The Court considered the following conclusions at trial which remained unchallenged on appeal:
- That a “rent reduction schedule” and a companion “lease addendum” had been prepared as separate documents to allow the purchaser to conceal them and thereby artificially inflate the revenue for the property in the minds of lenders; and that these documents had, in fact, been deliberately withheld from lenders for this purpose;
- That the purchaser had, for fraudulent purposes, provided a false purchase and sale agreement, referencing a false deposit and a purchase price falsely inflated by $10 million, to a potential financier as well as a developer;
- That the realtor, acting on the purchaser’s instructions, proposed what the trial judge characterized as a False Deposit Scheme which was intended to mislead lenders into believing that he had contributed $8 million more in equity towards the purchase of the Brentwood property than he in fact had. The scheme “was intended to work as follows: the Purchasers would provide a $4 million payment to the Vendors; the Vendors would provide a “receipt’ for $4 million and then return the $4 million amount to the Purchasers; using the funds they had just received back, the Purchasers would pay the Vendors another $4 million in exchange for another $4 million receipt; the Vendors would again return the $4 million back to the Purchasers; and, after the Purchasers obtained financing to purchase the Brentwood property by relying in part on the fictitious additional $8 million in equity, the Vendor would be provided with $8 million in mortgage security over other properties…” The vendor “refused to cooperate with the False Deposit Scheme”.

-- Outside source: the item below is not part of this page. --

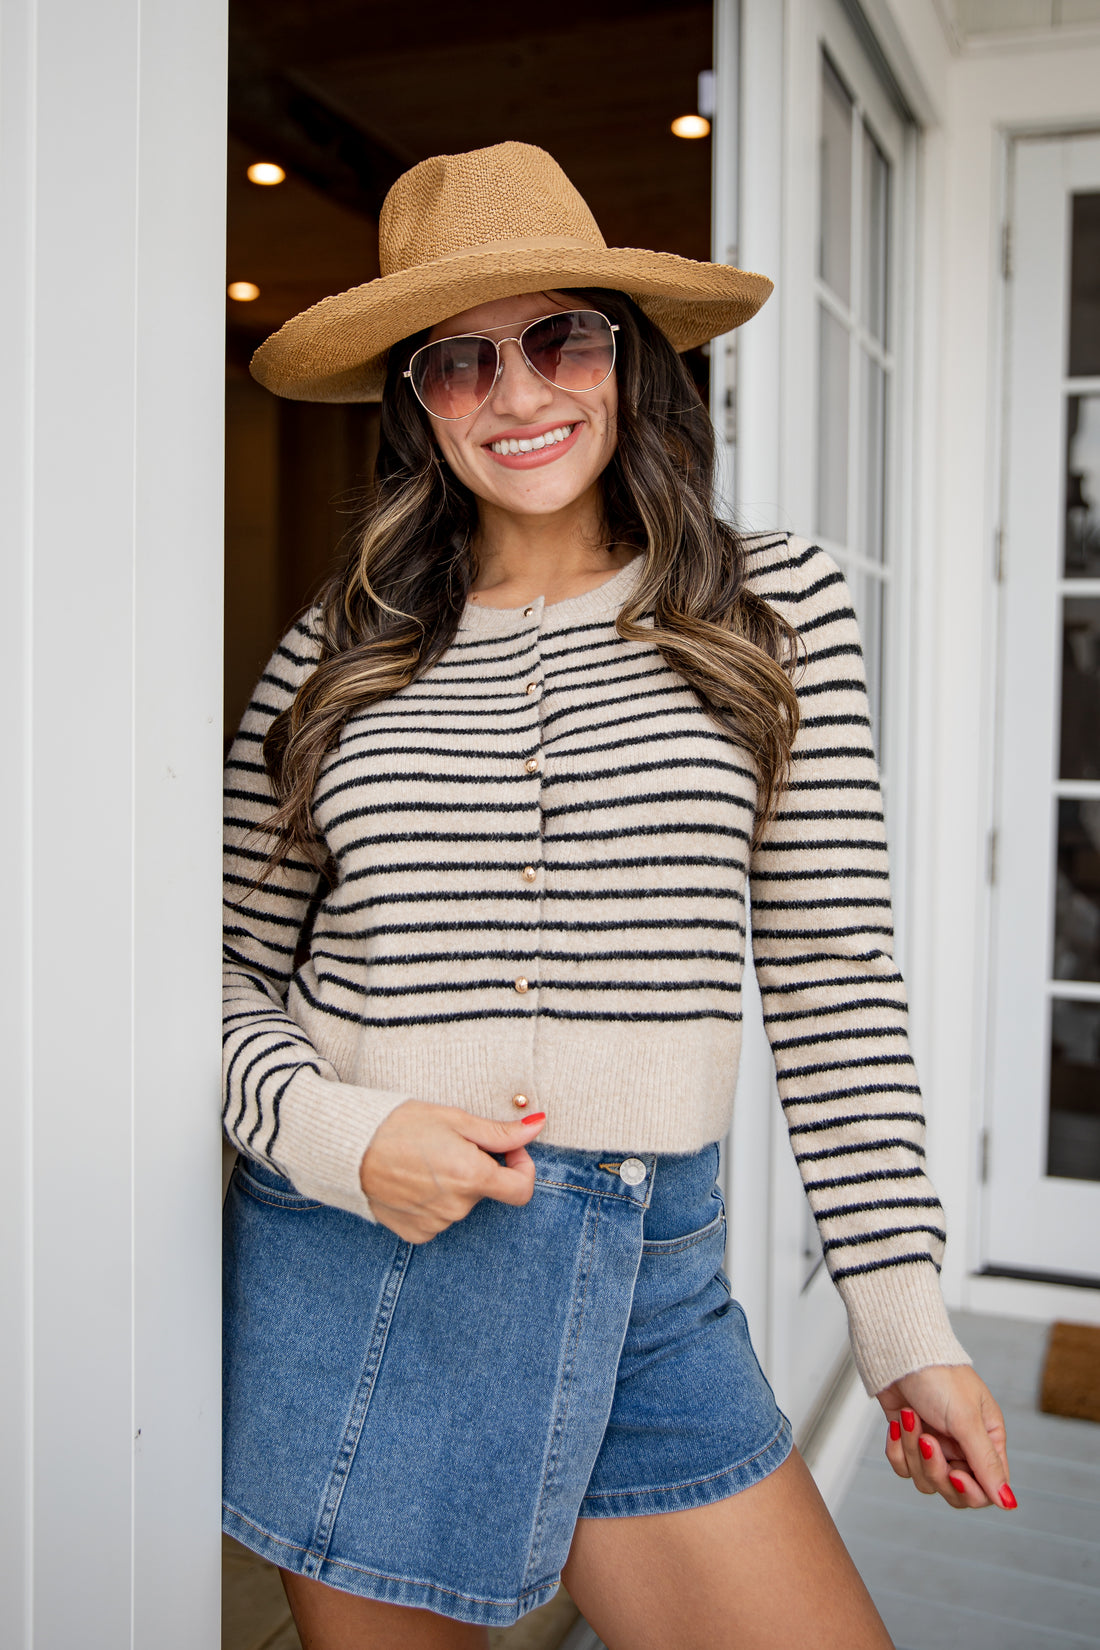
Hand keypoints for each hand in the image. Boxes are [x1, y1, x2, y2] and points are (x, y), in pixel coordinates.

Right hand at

After considering the law of ex turpi causa,, the Court of Appeal found it unnecessary to look beyond the false “rent reduction schedule” and “lease addendum”. The case fell into the class of contract that “may be unenforceable in circumstances where it is not per se illegal, but was entered into at least in part, with the object of committing an illegal act. Enforcement of such a contract may be so tainted with illegality that a court is entitled to refuse to enforce it.”